PROBLEM TO WORK ON: Starting at the line that has "Seen from above, do" and stopping after the line that has "Answer: roughly perpendicular", write those lines out again. Switch "police officer" to "crossing guard" and leave everything else unchanged.

SUPPLIED INFORMATION:
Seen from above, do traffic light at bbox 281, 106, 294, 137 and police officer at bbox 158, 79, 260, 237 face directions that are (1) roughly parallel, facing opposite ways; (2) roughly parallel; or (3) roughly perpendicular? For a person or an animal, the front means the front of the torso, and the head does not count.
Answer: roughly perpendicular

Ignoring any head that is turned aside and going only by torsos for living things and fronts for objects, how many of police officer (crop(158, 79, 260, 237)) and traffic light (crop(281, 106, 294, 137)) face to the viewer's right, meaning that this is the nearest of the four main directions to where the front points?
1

==

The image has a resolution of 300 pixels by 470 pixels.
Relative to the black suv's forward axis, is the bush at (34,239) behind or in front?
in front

FINISHED EXERCISE:
Seen from above, do traffic light at bbox 281, 106, 294, 137 and crossing guard at bbox 158, 79, 260, 237 face directions that are (1) roughly parallel, facing opposite ways; (2) roughly parallel; or (3) roughly perpendicular? For a person or an animal, the front means the front of the torso, and the head does not count.
Answer: roughly perpendicular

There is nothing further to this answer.